[Extracted page text data]
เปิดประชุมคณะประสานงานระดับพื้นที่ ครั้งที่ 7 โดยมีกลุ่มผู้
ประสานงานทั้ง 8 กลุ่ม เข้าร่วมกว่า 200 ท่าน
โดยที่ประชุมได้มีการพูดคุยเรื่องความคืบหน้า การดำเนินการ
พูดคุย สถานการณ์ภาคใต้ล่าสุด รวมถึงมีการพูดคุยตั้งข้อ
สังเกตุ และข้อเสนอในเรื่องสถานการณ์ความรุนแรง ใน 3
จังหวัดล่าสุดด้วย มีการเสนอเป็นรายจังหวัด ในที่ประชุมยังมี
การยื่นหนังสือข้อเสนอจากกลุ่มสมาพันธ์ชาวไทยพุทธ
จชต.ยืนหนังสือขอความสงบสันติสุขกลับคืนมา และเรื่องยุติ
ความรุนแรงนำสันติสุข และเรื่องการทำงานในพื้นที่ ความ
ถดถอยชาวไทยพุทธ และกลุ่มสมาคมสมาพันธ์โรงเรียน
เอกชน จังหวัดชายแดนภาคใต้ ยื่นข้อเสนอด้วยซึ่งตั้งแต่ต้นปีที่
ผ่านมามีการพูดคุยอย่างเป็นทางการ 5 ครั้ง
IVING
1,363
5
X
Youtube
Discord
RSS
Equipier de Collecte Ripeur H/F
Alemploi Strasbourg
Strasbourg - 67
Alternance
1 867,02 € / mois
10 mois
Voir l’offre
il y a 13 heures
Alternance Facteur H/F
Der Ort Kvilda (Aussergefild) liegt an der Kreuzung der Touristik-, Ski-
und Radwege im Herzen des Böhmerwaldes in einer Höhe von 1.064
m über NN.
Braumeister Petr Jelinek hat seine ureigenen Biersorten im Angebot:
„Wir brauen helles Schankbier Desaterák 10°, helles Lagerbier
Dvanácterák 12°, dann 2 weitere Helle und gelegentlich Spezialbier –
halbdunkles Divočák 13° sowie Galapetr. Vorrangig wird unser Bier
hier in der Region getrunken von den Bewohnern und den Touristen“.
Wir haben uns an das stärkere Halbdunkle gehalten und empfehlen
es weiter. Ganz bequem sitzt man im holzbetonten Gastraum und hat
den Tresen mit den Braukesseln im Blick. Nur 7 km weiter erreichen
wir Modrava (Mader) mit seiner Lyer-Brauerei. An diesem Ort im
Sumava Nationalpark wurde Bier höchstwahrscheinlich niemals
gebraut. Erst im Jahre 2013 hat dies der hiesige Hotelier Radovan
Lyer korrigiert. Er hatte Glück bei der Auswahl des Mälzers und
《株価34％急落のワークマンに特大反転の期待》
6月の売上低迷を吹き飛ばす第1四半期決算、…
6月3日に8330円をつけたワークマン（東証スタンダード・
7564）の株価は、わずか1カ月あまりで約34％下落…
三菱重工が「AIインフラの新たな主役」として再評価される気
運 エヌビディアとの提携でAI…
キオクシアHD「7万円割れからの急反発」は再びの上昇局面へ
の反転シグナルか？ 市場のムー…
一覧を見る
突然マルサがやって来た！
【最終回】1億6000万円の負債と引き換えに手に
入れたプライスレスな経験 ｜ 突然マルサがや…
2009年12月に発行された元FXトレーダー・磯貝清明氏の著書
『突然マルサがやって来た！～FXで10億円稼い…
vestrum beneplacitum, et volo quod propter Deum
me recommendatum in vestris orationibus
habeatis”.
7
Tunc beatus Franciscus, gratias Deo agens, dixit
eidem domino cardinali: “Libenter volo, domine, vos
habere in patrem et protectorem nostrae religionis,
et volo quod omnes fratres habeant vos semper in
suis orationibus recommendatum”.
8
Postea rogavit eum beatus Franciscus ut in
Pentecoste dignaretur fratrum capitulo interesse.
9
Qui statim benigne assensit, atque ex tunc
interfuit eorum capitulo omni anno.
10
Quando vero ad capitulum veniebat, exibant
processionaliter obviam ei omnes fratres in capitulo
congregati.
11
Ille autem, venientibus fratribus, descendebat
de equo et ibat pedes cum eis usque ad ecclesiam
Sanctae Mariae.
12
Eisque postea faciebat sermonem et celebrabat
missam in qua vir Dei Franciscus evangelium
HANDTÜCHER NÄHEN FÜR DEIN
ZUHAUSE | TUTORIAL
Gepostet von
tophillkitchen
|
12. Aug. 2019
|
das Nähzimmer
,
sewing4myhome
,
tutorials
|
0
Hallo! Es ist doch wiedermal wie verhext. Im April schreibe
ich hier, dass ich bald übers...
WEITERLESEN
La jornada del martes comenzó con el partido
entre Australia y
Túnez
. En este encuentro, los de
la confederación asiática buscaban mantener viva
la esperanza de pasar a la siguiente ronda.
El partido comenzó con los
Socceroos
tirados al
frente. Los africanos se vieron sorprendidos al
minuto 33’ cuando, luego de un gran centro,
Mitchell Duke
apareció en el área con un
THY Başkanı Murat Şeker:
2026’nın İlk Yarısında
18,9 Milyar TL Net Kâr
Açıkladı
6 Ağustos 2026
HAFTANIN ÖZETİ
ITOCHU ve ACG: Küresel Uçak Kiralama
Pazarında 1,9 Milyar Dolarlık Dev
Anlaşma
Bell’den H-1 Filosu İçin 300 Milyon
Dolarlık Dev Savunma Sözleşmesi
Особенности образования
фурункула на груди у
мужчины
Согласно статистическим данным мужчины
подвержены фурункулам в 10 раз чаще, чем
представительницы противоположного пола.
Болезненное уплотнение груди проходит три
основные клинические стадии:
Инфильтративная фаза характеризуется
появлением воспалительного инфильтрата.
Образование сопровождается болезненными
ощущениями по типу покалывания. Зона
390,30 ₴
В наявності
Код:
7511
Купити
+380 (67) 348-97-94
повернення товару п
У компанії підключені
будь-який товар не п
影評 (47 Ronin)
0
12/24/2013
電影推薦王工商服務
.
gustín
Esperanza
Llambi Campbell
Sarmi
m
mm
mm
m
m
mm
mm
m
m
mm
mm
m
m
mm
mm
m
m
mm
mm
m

Work to be completed:
Each entry should be duplicated exactly as it was given.

Response for this exercise:
เปิดประชุมคณะประสานงานระดับพื้นที่ ครั้งที่ 7 โดยมีกลุ่มผู้
ประสานงานทั้ง 8 กลุ่ม เข้าร่วมกว่า 200 ท่าน
โดยที่ประชุมได้มีการพูดคุยเรื่องความคืบหน้า การดำเนินการ
พูดคุย สถานการณ์ภาคใต้ล่าสุด รวมถึงมีการพูดคุยตั้งข้อ
สังเกตุ และข้อเสนอในเรื่องสถานการณ์ความรุนแรง ใน 3
จังหวัดล่าสุดด้วย มีการเสนอเป็นรายจังหวัด ในที่ประชุมยังมี
การยื่นหนังสือข้อเสนอจากกลุ่มสมาพันธ์ชาวไทยพุทธ
จชต.ยืนหนังสือขอความสงบสันติสุขกลับคืนมา และเรื่องยุติ
ความรุนแรงนำสันติสุข และเรื่องการทำงานในพื้นที่ ความ
ถดถอยชาวไทยพุทธ และกลุ่มสมาคมสมาพันธ์โรงเรียน
เอกชน จังหวัดชายแดนภาคใต้ ยื่นข้อเสนอด้วยซึ่งตั้งแต่ต้นปีที่
ผ่านมามีการพูดคุยอย่างเป็นทางการ 5 ครั้ง
IVING
1,363
5
X
Youtube
Discord
RSS
Equipier de Collecte Ripeur H/F
Alemploi Strasbourg
Strasbourg - 67
Alternance
1 867,02 € / mois
10 mois
Voir l’offre
il y a 13 heures
Alternance Facteur H/F
Der Ort Kvilda (Aussergefild) liegt an der Kreuzung der Touristik-, Ski-
und Radwege im Herzen des Böhmerwaldes in einer Höhe von 1.064
m über NN.
Braumeister Petr Jelinek hat seine ureigenen Biersorten im Angebot:
„Wir brauen helles Schankbier Desaterák 10°, helles Lagerbier
Dvanácterák 12°, dann 2 weitere Helle und gelegentlich Spezialbier –
halbdunkles Divočák 13° sowie Galapetr. Vorrangig wird unser Bier
hier in der Region getrunken von den Bewohnern und den Touristen“.
Wir haben uns an das stärkere Halbdunkle gehalten und empfehlen
es weiter. Ganz bequem sitzt man im holzbetonten Gastraum und hat
den Tresen mit den Braukesseln im Blick. Nur 7 km weiter erreichen
wir Modrava (Mader) mit seiner Lyer-Brauerei. An diesem Ort im
Sumava Nationalpark wurde Bier höchstwahrscheinlich niemals
gebraut. Erst im Jahre 2013 hat dies der hiesige Hotelier Radovan
Lyer korrigiert. Er hatte Glück bei der Auswahl des Mälzers und
《株価34％急落のワークマンに特大反転の期待》
6月の売上低迷を吹き飛ばす第1四半期決算、…
6月3日に8330円をつけたワークマン（東証スタンダード・
7564）の株価は、わずか1カ月あまりで約34％下落…
三菱重工が「AIインフラの新たな主役」として再評価される気
運 エヌビディアとの提携でAI…
キオクシアHD「7万円割れからの急反発」は再びの上昇局面へ
の反転シグナルか？ 市場のムー…
一覧を見る
突然マルサがやって来た！
【最終回】1億6000万円の負債と引き換えに手に
入れたプライスレスな経験 ｜ 突然マルサがや…
2009年12月に発行された元FXトレーダー・磯貝清明氏の著書
『突然マルサがやって来た！～FXで10億円稼い…
vestrum beneplacitum, et volo quod propter Deum
me recommendatum in vestris orationibus
habeatis”.
7
Tunc beatus Franciscus, gratias Deo agens, dixit
eidem domino cardinali: “Libenter volo, domine, vos
habere in patrem et protectorem nostrae religionis,
et volo quod omnes fratres habeant vos semper in
suis orationibus recommendatum”.
8
Postea rogavit eum beatus Franciscus ut in
Pentecoste dignaretur fratrum capitulo interesse.
9
Qui statim benigne assensit, atque ex tunc
interfuit eorum capitulo omni anno.
10
Quando vero ad capitulum veniebat, exibant
processionaliter obviam ei omnes fratres in capitulo
congregati.
11
Ille autem, venientibus fratribus, descendebat
de equo et ibat pedes cum eis usque ad ecclesiam
Sanctae Mariae.
12
Eisque postea faciebat sermonem et celebrabat
missam in qua vir Dei Franciscus evangelium
HANDTÜCHER NÄHEN FÜR DEIN
ZUHAUSE | TUTORIAL
Gepostet von
tophillkitchen
|
12. Aug. 2019
|
das Nähzimmer
,
sewing4myhome
,
tutorials
|
0
Hallo! Es ist doch wiedermal wie verhext. Im April schreibe
ich hier, dass ich bald übers...
WEITERLESEN
La jornada del martes comenzó con el partido
entre Australia y
Túnez
. En este encuentro, los de
la confederación asiática buscaban mantener viva
la esperanza de pasar a la siguiente ronda.
El partido comenzó con los
Socceroos
tirados al
frente. Los africanos se vieron sorprendidos al
minuto 33’ cuando, luego de un gran centro,
Mitchell Duke
apareció en el área con un
THY Başkanı Murat Şeker:
2026’nın İlk Yarısında
18,9 Milyar TL Net Kâr
Açıkladı
6 Ağustos 2026
HAFTANIN ÖZETİ
ITOCHU ve ACG: Küresel Uçak Kiralama
Pazarında 1,9 Milyar Dolarlık Dev
Anlaşma
Bell’den H-1 Filosu İçin 300 Milyon
Dolarlık Dev Savunma Sözleşmesi
Особенности образования
фурункула на груди у
мужчины
Согласно статистическим данным мужчины
подвержены фурункулам в 10 раз чаще, чем
представительницы противоположного пола.
Болезненное уплотнение груди проходит три
основные клинические стадии:
Инфильтративная фаза характеризуется
появлением воспалительного инфильтрата.
Образование сопровождается болезненными
ощущениями по типу покалывания. Зона
390,30 ₴
В наявності
Код:
7511
Купити
+380 (67) 348-97-94
повернення товару п
У компанії підключені
будь-який товар не п
影評 (47 Ronin)
0
12/24/2013
電影推薦王工商服務
.
gustín
Esperanza
Llambi Campbell
Sarmi
m
mm
mm
m
m
mm
mm
m
m
mm
mm
m
m
mm
mm
m
m
mm
mm
m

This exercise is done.